Today, “nobody’s getting intramuscular injections,” said Dr. Charles Berde, the founder of the division of pain medicine at Boston Children’s Hospital.
As pain management improved, a first, the focus was indeed on giving opioids — like morphine — but on giving them intravenously, and with older children at least, on having the patient actually control the dose, with devices called PCAs, for patient-controlled analgesia.
But over the last 15 years, Berde said, the focus has shifted to optimizsing all the nonopioid methods of pain control.
That means using regional anaesthesia, like nerve blocks, using nonsteroidal anti-inflammatory drugs, like ibuprofen and its relatives, and using acetaminophen (Tylenol).
Berde, who wrote a 2016 review of the different modalities for pain control, said that opioids are still important for the most painful surgeries, such as large spine operations and open chest operations, although even in these situations, most children get them for less than a week.
For smaller surgical procedures, he said, they should be used as “rescue” drugs when others fail, not as the predominant agents.
“Pain medicines act on different sites in the periphery and in the central nervous system,” Berde said.
“Combinations are often more effective than a single medicine.”
Thus, in the first couple of days after a minor surgical procedure, a child might get round-the-clock acetaminophen and nonsteroidal anti-inflammatory medication, using opioids only as backup, very short-term for a midrange procedure.
Surgical procedures nowadays often use minimally invasive methods like laparoscopy and arthroscopy, with easier recoveries and less pain, and patients are generally encouraged to return to activity much more quickly than in the past.
Procedures are often done on an ambulatory outpatient basis, which puts responsibility for pain management on the parents when they take their child home.
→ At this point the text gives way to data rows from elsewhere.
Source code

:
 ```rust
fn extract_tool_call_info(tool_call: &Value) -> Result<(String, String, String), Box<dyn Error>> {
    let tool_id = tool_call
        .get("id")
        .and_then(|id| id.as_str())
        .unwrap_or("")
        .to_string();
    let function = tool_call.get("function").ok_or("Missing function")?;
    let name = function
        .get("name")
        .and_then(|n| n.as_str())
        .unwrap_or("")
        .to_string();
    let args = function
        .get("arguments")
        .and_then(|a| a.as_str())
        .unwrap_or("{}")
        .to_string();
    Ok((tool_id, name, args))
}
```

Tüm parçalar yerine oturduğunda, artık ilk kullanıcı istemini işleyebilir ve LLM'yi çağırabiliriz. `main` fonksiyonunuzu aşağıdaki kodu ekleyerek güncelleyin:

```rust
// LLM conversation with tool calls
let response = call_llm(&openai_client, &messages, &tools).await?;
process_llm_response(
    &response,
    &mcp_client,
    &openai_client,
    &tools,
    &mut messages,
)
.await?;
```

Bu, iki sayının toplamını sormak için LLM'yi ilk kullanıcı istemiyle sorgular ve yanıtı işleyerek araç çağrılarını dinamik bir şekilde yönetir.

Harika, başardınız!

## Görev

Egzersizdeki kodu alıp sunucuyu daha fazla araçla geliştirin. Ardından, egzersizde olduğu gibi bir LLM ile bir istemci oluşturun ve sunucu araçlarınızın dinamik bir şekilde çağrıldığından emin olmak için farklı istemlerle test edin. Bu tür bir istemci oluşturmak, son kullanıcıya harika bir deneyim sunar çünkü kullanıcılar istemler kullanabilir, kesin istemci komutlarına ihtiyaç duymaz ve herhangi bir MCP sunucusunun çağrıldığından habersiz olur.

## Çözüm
“Ideally, you want to have your kid in a hospital where they make it a priority to have systems in place,” Berde said.
Parents need clear guidance, and they should know whom they can call with questions and problems.
“Kids benefit from a very individualised tailored approach,” Berde said, “from being honest with them about when there is discomfort and giving them ways to get through it, ways to feel like there is some mastery.”
A child’s pain control should be tailored not only to the particular surgery, he said, but also to past experiences with pain, and even to the individual biology of the child.
“There are clear biological differences between people in how much medicine they need and how well it works for them,” he said, and in the near future, it may be possible to predict these differences and tailor individual pain regimens.
Parents should be vigilant that their children are in fact receiving adequate pain management.
“Parents assume everything possible is already being done for their child when we know in fact many of the evidence-based solutions for acute or procedural pain many times are not used in practice,” said Christine Chambers, a professor and children’s pain researcher at Dalhousie University in Halifax, Nova Scotia. “Pain still isn’t given the priority that it deserves.”
Busy clinicians are not always aware, Chambers said, that “the experience of poorly managed pain early in life makes you more vulnerable physiologically and psychologically to pain later on.”
In a study of infant circumcision, she said, the babies who did not receive proper analgesia showed more distress later on with vaccination.
Perhaps the biggest impact of parent advocacy involves surgery on premature infants, which was sometimes done without any pain medication only a few decades ago.
The landmark story often cited here is the case of Jeffrey Lawson, a premature infant whose mother, Jill Lawson, requested his medical records after his death in 1986, and discovered that he had been paralysed for heart surgery but given no pain medicine, on the belief that the immature nervous systems of the premature baby did not really feel pain.
The American Pain Society gives an annual Jeffrey Lawson Award for advocacy in children’s pain relief to commemorate his mother’s efforts to bring about better pain control in children, a reminder that it can take more than science to change clinical practice.